Joffe:  The expertise is not necessarily within the agencies to offer this kind of thing.  We are talking about story telling over weeks; building up destination listening; being on the ground with the broadcaster, finding out what the feedback is, who the winners may be in a competition element; how people are responding; how they are being researched into brand love.

It’s not always about sell my stuff, sell my stuff.  It’s very often about building a brand perception; brand loyalty perception.  That doesn’t necessarily reflect in the bottom line, that reflects in attitudes over a vast period of time.  For example, in some of our campaigns, (that only last 8 weeks for example), you’ve spoken to the audience and then you just disappeared.  So, if you’ve built loyalty in a mother tongue because you’re not speaking down to people, you are speaking with people, at people with people within their linguistics and heart space, and that will stay there.
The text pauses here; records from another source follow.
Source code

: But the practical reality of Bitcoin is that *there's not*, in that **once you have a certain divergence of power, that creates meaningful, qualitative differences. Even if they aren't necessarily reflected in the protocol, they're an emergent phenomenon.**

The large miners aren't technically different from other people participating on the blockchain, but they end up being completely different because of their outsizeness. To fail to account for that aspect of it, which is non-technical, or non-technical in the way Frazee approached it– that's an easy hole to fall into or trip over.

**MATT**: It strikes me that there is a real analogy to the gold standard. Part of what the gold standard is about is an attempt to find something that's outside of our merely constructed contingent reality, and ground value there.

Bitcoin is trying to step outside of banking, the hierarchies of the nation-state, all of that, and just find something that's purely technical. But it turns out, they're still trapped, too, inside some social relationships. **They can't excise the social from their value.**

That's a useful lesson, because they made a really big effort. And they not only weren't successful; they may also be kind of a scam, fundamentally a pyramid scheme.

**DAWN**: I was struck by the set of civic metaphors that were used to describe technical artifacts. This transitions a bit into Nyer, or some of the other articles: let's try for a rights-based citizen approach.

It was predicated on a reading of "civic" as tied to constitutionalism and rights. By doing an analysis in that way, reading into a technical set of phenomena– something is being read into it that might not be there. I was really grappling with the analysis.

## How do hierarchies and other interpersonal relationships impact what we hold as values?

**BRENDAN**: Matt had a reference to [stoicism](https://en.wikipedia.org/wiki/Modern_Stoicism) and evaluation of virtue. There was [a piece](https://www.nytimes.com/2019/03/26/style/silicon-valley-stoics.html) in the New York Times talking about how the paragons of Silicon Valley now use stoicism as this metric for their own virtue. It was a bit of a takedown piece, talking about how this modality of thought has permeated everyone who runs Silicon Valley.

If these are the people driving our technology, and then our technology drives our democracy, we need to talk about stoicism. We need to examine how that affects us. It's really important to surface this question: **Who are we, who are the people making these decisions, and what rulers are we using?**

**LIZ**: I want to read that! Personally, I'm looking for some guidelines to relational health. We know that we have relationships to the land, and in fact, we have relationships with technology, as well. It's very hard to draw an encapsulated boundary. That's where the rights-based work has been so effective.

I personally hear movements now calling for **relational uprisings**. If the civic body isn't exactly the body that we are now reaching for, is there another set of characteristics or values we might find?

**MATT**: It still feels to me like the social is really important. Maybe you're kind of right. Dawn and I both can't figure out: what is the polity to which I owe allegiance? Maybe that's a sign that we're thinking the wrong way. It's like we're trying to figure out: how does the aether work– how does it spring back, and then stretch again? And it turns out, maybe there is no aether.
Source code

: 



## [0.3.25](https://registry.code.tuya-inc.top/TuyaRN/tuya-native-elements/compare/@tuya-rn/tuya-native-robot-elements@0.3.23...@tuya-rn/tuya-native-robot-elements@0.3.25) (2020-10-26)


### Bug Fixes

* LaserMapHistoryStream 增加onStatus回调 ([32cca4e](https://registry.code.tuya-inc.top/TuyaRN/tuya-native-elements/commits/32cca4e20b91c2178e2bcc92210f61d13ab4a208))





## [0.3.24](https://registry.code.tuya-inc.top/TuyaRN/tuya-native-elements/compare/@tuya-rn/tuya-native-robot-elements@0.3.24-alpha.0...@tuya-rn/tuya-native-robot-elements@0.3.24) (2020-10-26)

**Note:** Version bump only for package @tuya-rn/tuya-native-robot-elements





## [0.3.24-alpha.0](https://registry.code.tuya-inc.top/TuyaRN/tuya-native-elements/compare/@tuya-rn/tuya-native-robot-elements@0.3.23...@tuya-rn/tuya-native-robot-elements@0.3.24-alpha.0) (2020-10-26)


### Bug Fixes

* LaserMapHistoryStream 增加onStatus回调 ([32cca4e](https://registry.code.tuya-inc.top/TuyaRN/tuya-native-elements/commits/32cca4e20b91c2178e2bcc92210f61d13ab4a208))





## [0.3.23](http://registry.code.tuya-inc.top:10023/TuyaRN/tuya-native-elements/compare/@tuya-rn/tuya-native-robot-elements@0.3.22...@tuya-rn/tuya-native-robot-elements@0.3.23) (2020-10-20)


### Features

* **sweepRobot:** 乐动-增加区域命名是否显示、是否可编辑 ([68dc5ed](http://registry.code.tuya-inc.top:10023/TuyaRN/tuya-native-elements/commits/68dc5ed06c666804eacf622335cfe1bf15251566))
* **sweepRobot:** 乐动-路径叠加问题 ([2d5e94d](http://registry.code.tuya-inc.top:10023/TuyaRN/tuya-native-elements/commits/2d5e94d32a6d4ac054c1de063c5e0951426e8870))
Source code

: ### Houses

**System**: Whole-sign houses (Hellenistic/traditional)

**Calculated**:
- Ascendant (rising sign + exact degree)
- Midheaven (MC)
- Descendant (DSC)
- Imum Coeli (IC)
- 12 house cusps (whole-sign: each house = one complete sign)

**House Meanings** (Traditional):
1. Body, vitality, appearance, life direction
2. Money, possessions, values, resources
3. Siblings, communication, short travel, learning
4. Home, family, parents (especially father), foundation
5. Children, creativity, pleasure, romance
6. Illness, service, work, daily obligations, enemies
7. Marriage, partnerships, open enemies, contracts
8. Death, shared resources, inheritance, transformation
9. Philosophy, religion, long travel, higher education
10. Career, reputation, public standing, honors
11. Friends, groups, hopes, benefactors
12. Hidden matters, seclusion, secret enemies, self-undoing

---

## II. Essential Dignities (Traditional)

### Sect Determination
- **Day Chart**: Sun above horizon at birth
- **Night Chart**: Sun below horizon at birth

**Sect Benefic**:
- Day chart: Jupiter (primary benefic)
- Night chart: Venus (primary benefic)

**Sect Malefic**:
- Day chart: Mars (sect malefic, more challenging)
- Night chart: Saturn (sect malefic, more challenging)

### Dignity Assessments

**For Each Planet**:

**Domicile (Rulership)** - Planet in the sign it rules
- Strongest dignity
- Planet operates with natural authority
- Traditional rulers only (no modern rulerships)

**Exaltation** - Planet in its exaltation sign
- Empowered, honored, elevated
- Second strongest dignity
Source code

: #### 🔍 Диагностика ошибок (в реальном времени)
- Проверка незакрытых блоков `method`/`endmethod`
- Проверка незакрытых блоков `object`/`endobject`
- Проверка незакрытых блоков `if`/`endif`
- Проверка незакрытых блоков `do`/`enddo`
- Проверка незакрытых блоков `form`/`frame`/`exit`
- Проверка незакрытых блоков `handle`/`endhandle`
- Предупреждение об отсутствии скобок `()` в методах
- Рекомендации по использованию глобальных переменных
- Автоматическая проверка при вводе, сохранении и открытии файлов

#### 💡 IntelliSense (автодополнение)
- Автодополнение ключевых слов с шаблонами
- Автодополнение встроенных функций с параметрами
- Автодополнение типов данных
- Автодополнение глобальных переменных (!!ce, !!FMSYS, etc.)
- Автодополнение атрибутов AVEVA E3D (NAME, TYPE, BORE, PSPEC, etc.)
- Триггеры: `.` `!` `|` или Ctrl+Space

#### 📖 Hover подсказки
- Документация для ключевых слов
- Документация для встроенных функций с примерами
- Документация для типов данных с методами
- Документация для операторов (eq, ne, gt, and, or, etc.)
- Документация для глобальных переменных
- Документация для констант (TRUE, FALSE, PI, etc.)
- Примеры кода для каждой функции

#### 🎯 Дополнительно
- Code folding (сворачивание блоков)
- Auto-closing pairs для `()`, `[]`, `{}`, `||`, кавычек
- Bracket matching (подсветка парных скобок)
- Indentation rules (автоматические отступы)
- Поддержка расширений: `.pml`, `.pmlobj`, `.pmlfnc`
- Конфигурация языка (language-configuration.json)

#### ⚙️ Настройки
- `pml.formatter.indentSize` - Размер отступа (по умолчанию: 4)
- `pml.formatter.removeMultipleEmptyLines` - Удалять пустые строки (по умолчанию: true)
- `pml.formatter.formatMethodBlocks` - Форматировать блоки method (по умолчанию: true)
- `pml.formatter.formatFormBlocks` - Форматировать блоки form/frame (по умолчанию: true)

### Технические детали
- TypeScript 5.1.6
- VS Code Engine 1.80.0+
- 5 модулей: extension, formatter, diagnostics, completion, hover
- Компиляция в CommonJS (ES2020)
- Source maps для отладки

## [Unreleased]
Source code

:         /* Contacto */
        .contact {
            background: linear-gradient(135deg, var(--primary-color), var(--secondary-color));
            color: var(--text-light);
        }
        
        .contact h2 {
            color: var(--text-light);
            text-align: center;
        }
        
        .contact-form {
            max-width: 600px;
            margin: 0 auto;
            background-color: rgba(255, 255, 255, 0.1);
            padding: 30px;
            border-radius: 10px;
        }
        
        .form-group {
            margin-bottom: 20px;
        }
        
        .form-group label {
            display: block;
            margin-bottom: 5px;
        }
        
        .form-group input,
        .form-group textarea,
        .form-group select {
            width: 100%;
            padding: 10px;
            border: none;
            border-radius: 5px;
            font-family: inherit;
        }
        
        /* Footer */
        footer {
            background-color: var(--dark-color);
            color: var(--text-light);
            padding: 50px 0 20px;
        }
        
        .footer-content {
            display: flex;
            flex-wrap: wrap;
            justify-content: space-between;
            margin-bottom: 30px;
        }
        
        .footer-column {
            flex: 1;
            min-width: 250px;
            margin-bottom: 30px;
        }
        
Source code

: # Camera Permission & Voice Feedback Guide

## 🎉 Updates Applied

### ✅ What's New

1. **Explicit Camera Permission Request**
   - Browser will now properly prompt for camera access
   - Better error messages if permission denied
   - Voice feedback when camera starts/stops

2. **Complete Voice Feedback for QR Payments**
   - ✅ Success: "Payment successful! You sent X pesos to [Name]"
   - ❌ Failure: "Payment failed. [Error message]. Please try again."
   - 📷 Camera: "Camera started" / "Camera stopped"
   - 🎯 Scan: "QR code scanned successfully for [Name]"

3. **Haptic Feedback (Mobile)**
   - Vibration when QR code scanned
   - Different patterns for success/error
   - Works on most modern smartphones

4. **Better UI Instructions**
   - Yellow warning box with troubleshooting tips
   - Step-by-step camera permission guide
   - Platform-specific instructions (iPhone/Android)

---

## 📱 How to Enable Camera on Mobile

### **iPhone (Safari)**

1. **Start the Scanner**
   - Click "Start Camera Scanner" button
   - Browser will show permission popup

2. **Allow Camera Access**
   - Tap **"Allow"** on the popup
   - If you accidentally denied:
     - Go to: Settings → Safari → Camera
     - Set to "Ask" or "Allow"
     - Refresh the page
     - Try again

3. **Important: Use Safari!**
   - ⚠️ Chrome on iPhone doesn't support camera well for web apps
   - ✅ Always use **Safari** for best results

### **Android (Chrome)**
Maggs:  and this goes to the heart of the whole transformation debate within the brand communication complex.  Let’s move to ALS for an instance.  A radio station like Xhosa FM, massive reach and the biggest radio station in South Africa….

Joffe: in the whole world, next only to a Chinese radio station that I believe has a higher listenership.  The second largest radio station on earth.

Maggs:  By immediate definition, it should be full of advertising but it’s not.

Joffe:  It’s unbelievable.  I think it really has to do in being able to speak the mother tongue, which also relates to being able to relate to culture.  Maybe the industry isn’t going far enough.  We’ve done emergence though the country, when pictures come up we actually go the different areas and agencies are saying: “why are you doing that?”.  If you can’t get out into the communities – and this speaks to the ivory tower and with all respect to my colleagues – this is why we are in business because we see that gap if you want to call it, it’s been a gap for 20 years, you don’t become a sensation overnight.

We’ve really been pushing this agenda and so one can only look at psychological issues within the industry as a whole.  The marketers who have picked up on this are absolutely committed to this.  David Wingfield of ABSA, who was a convert to this idea that speaking in mother tongue to people on their level with a message that has been culturally designed, if you want to call it that, to the way the market receives the information and entertainment – radio story telling is a no brainer.

Maggs:  Let’s then look at some of the work output from someone called David Wingfield who looks after marketing at ABSA.  You’ve created something called ABSAville.  What is ABSAville?

Joffe:  In a sense what we’re doing, we’re taking the functional benefits of the brand and pertaining it to almost a mirror image, a reflection of society in that space.  We’re talking mid LSM to low LSM, mother tongue speakers earning a certain amount.

We always create a narrative, so in Absa’s case, they speak about prosperity.  Prosperity is not a trans-native word conceptually.  So that moves us into the shared growth, the kinda next phase down.  We’ve moved into the Ubuntu phase which is a person is a person because of other people.  It’s claiming a generic higher ground but it’s pertaining it to the shared growth value in mother tongue.  So, we have a beautiful jingle.  In series one we had a daisy chain where one person affected the next person affected the next person in that ubuntu way.

Maggs:  But it’s not hard product push – that’s the secret with content marketing.

Joffe:  you have to have a brief and you have to know what you’re going to speak about so for example Geisha with Unilever, we had to communicate the rights of the child: resilience, resourcefulness, hardworking, courage, stuff.  So, we actually created little animal stories which then put those concepts forward without saying buy my soap.

The strategy behind that was: mother tongue – mother to child, story-telling for example.

So, with Absa obviously this product, obviously all that product comes down the strategy of shared growth, so the products are embedded within story lines and people are using them, recommending them perhaps but it’s all a narrative story that keeps people interested.